HONG KONG - Hong Kong authorities and pro-democracy protest leaders sat down on Tuesday for talks aimed at ending weeks of rallies that have paralysed the city's streets, on the same day the city's leader ruled out democratic reforms.
The crucial talks began just hours after Hong Kong chief executive Leung Chun-ying said open elections would result in the largest sector of society - the city's poor - dominating the electoral process, adding that free elections were impossible.
A number of major intersections in the semi-autonomous southern Chinese city have been paralysed for more than three weeks by mass rallies demanding free elections, in one of the biggest challenges to Beijing's authority since the Tiananmen pro-democracy protests of 1989.
"I hope this dialogue can calm the relatively tense atmosphere in society," said Chief Secretary Carrie Lam in her opening remarks Tuesday.
"When 5 million eligible voters directly vote for the chief executive through one-person-one-vote, no matter which way you look at it, it is much more democratic than having the leader chosen by a 1,200 strong committee," Lam added.
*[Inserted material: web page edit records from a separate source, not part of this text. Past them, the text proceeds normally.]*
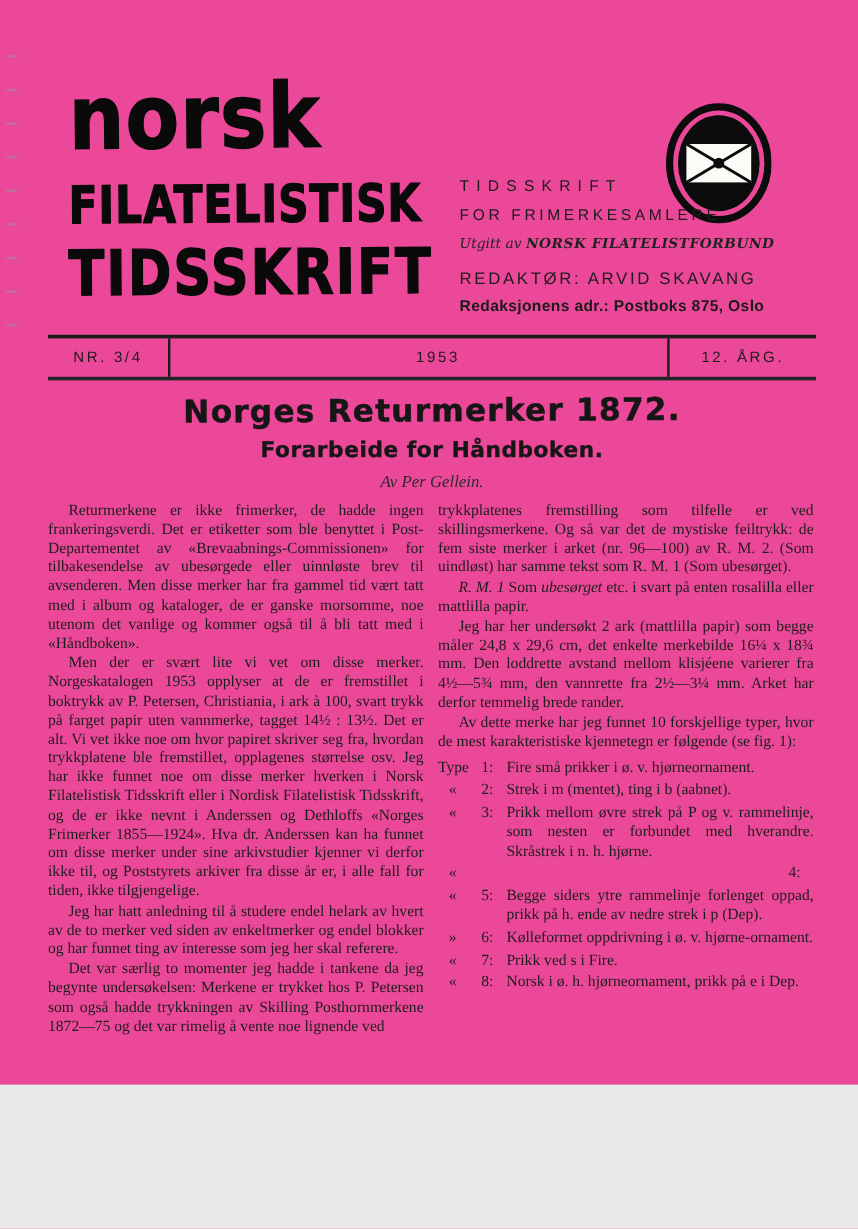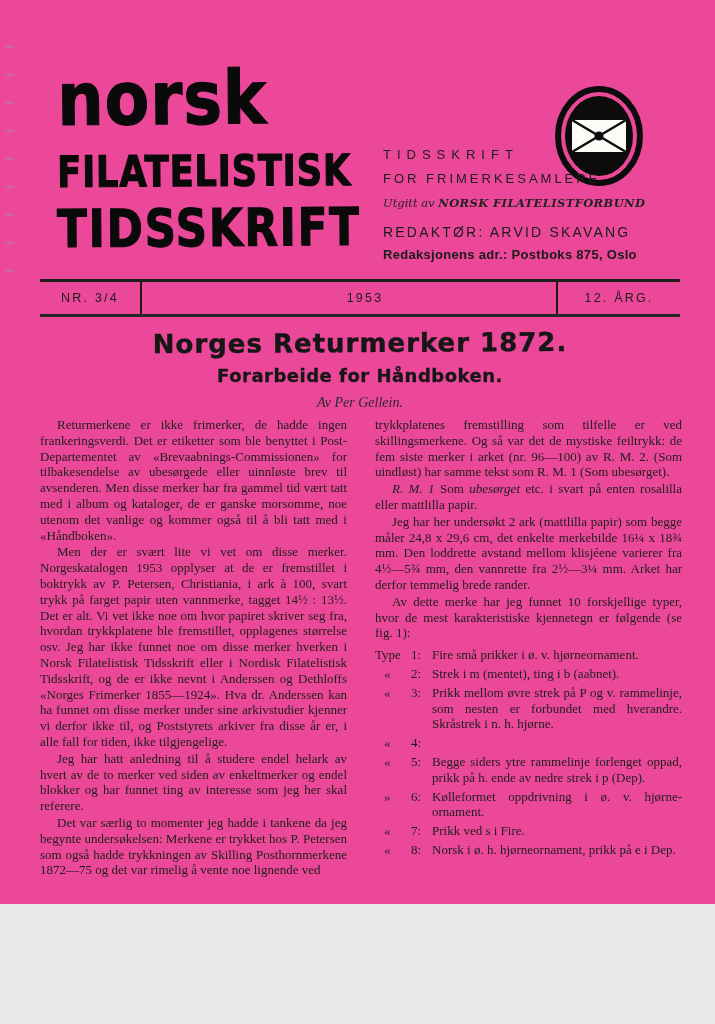"Returmerkene er ikke frimerker, de" .cols { gap: 28px -> 12px }
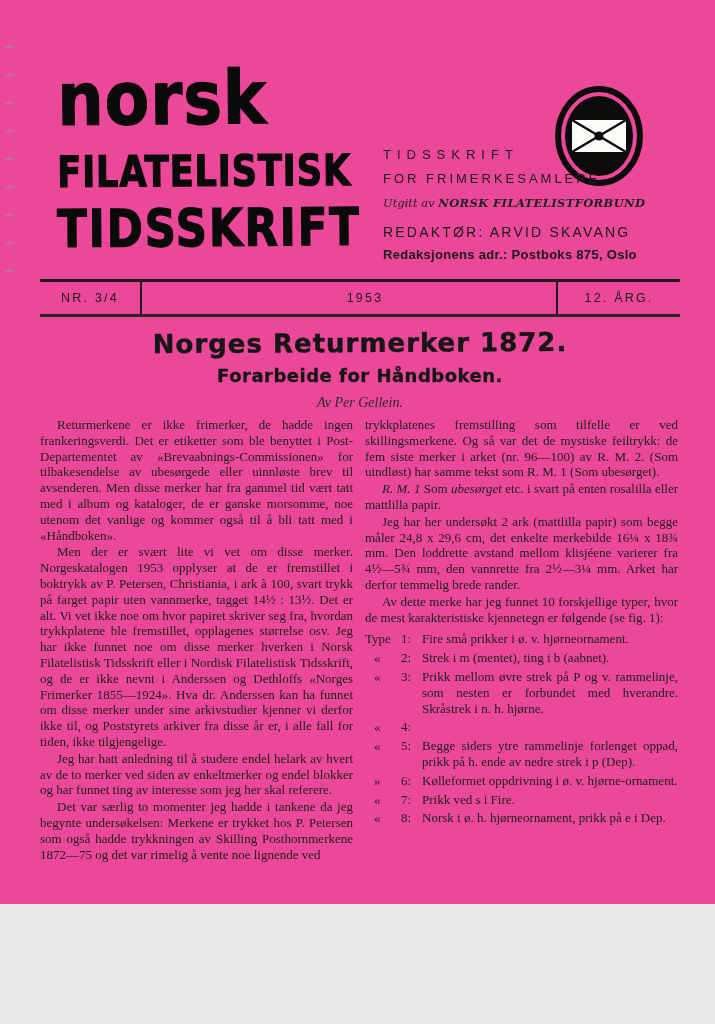"Type" .ti { justify-content: none -> space-between }
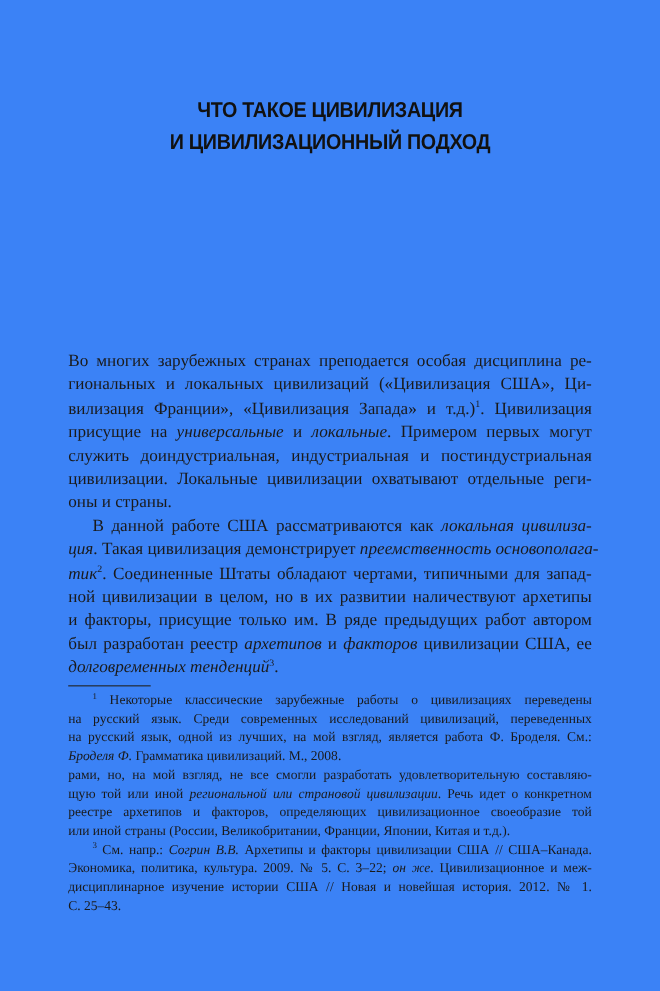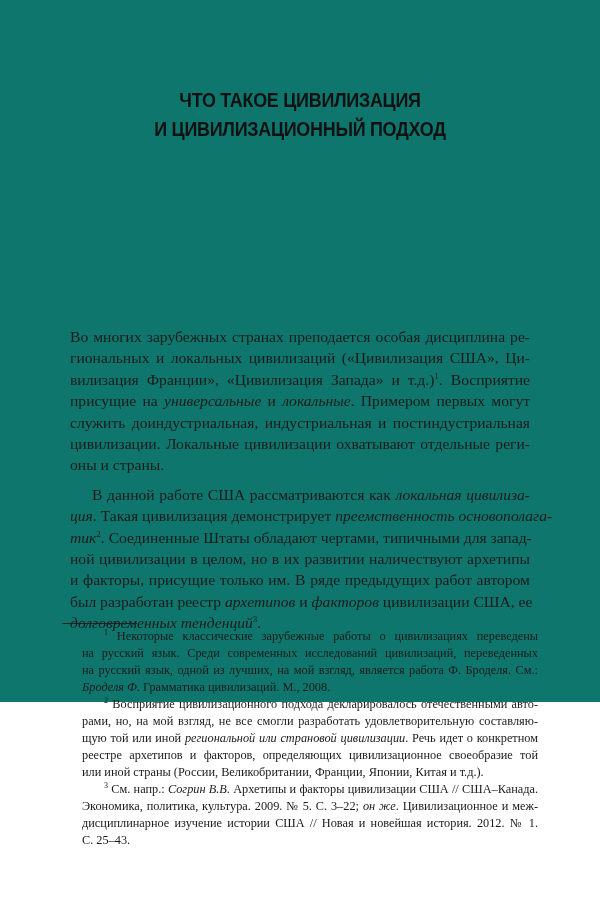"ЧТО ТАКОЕ ЦИВИЛИЗАЦИЯ" .page { background: #0f766e -> #3b82f6; height: 702px -> 901px }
"The government's direction of development...is not democratic, equal, open and is not an improvement," said Alex Chow, secretary general of Hong Kong Federation of Students (HKFS), one of the student groups leading the protests.
Chow, wearing a black t-shirts with the words "freedom now" and accompanied by four other student leaders, demanded civic nominations for the 2017 chief executive elections.
Leung made a dramatic U-turn last week when he announced a return to talks with the HKFS after abruptly pulling out of discussions a week earlier.
There are fears that these talks will fail as both sides seem unwilling to compromise - potentially setting up further clashes between protesters and police.
Though largely peaceful, the rallies have seen increasing violence in the past week as police tried to clear some of the protest sites.
China has offered Hong Kongers the chance to vote for their next chief executive in 2017. But only those vetted by a committee expected to be loyal to Beijing will be allowed to stand - a proposal activists have labelled a "fake democracy".